As far as formatting goes, keep your résumé as concise as possible. Rid it of very old jobs that were short-lived and don't benefit your overall chances of getting this new job. U.S. News & World Report suggests shortening the résumé, "If your résumé is multiple pages, you might be diluting the impact of its contents. With a shorter résumé, you'll ensure that in an initial quick scan, the hiring manager's eyes fall on the most important things. Plus, long résumés can make you come across as someone who can't edit and doesn't know what information is essential and what's less important. As a general rule, your résumé shouldn't be longer than two pages, maximum."
That said, Money Crashers advises, "Don't sacrifice quality for brevity." If you have a world of noteworthy experience, share it. Just keep things as brief as you can while still getting the major details across. Be sure to keep your résumé updated and relevant as well as tailored to the job you want. Employers will know if you've sent the same exact résumé out dozens of times to different HR departments with no specific tweaks to show you've fine-tuned yours for their unique position. This minor, yet important attention to detail can give you the extra oomph when it comes to money talks.
Quantify Your Work
Along with showcasing your previous experience and education, if possible and applicable, highlight how you helped your prior employers make money for the company and the impact your hard work made. This will immediately show the hiring manager that you've got the goods as well as the know-how to make a positive change for their company. Knowing that you have the capability to make money will be an incentive for the employer to give you a higher salary, thanks to the returns they can expect from having you on their team.

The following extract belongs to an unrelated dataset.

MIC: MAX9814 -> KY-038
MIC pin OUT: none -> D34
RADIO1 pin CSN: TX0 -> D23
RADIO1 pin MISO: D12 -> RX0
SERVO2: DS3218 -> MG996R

ASME, The American Society of Mechanical Engineers recommends to, "Include and highlight specific achievements that present a comprehensive picture of your marketability. Quantify your achievements to ensure greater confidence in the hiring manager and thereby generate interest percentages, dollars, number of employees, etc. Work backwards to quantify your accomplishments by asking, 'If I had not done X, what could have happened?'"

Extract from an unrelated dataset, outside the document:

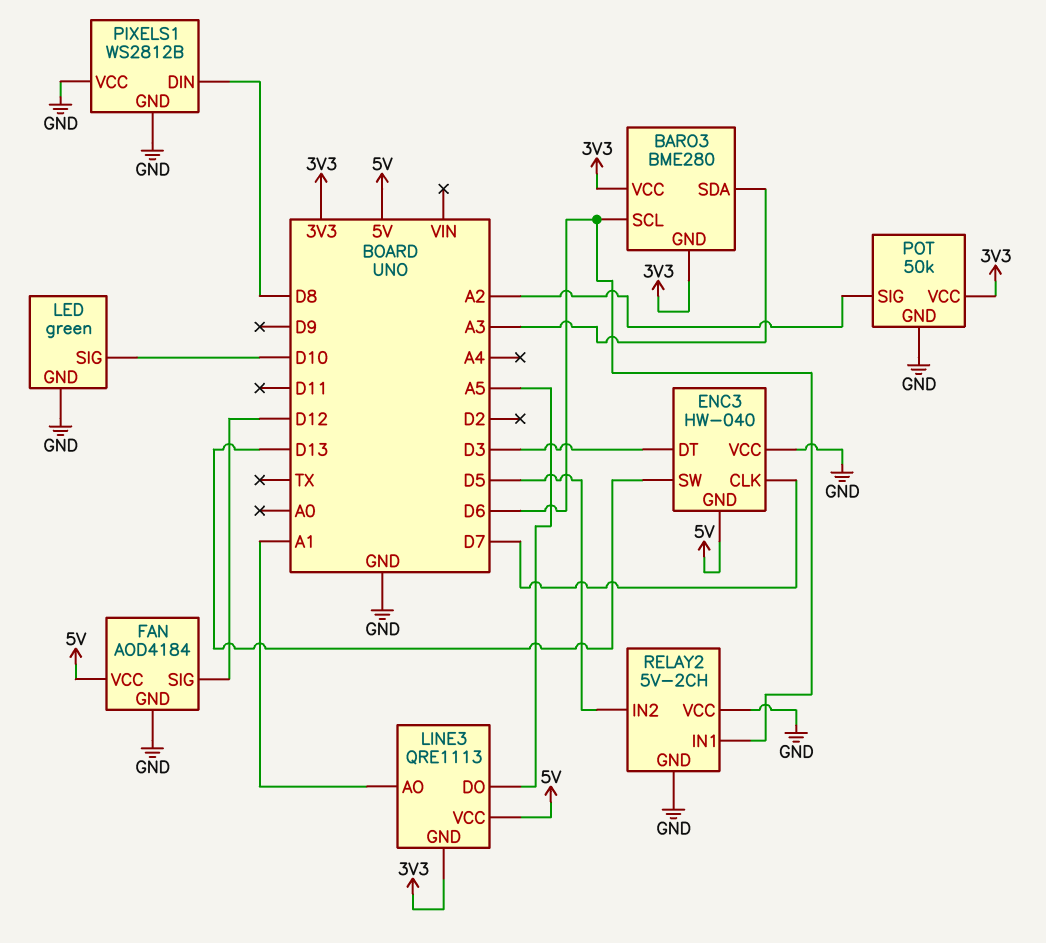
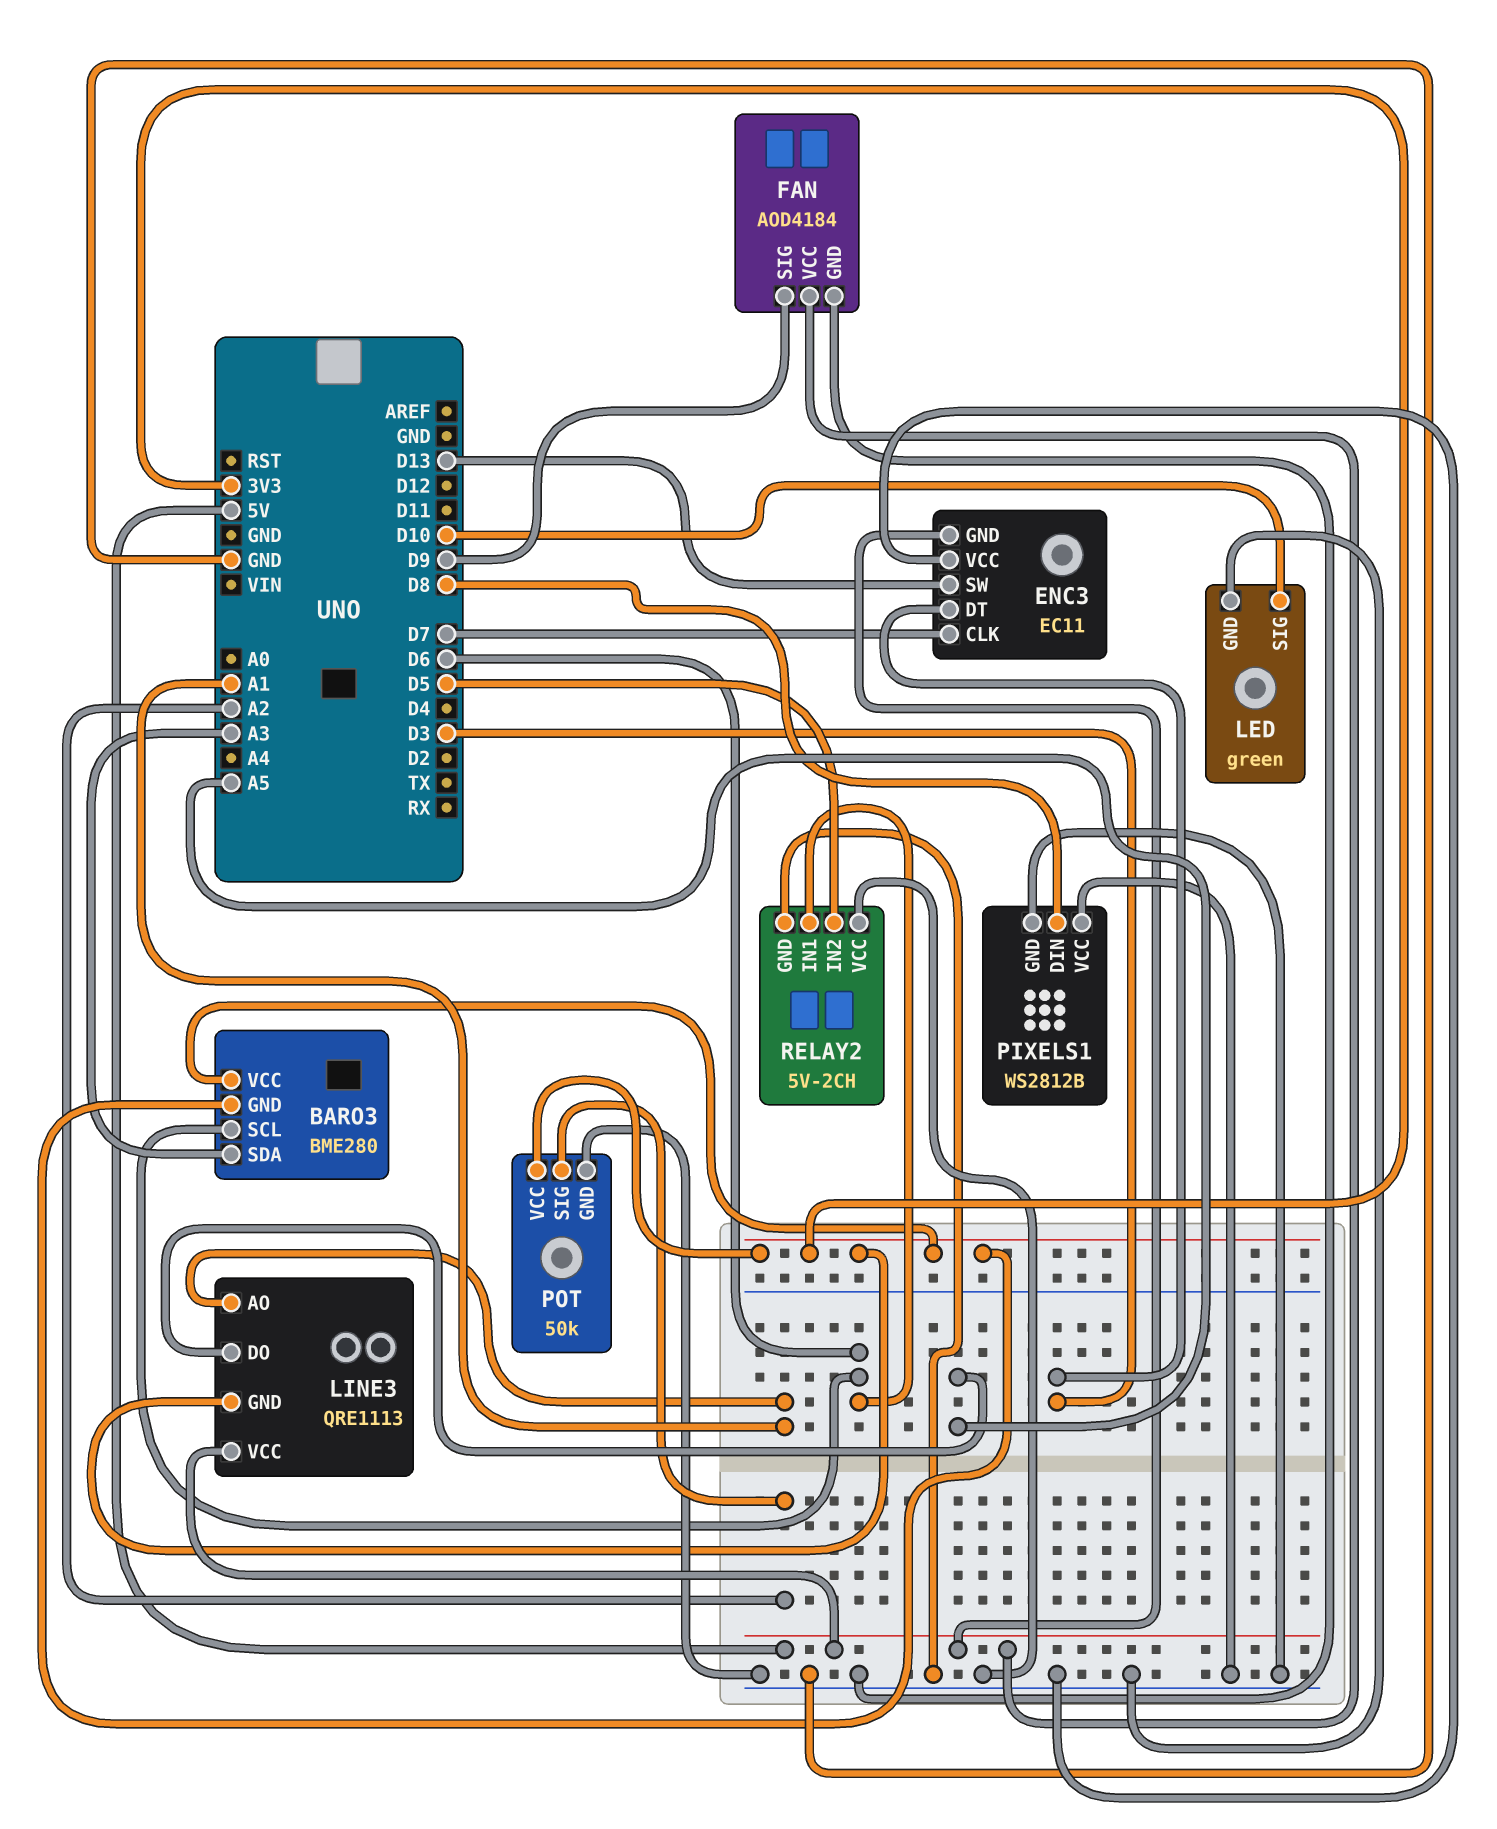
ENC3: HW-040 -> EC11
FAN pin SIG: D12 -> D9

Hernandez agrees, "Share a challenge/situation/problem, the action you took to address it, and the result. Write the result by sharing how it positively impacted your employer or client. These statements make an impact, tell a story, and give the reader context. When writing your career history it's best to lead with the result/impact to the client or employer because this is usually quantifiable."
Along with quantifying your work, include other aspects of your life that can show the hiring manager that you have the skills and history to help take their company to a new level. Perhaps you've served as President of a debate team or lead a Scouts' troop to aid in making the community better.
It's also wise to include other skills that give you more of an advantage vs. others up for the job such as special tech or coding knowledge, an accounting or artistic background, or public relations experience. Your unique and marketable qualities will make an employer open to paying a higher salary for a person with versatility.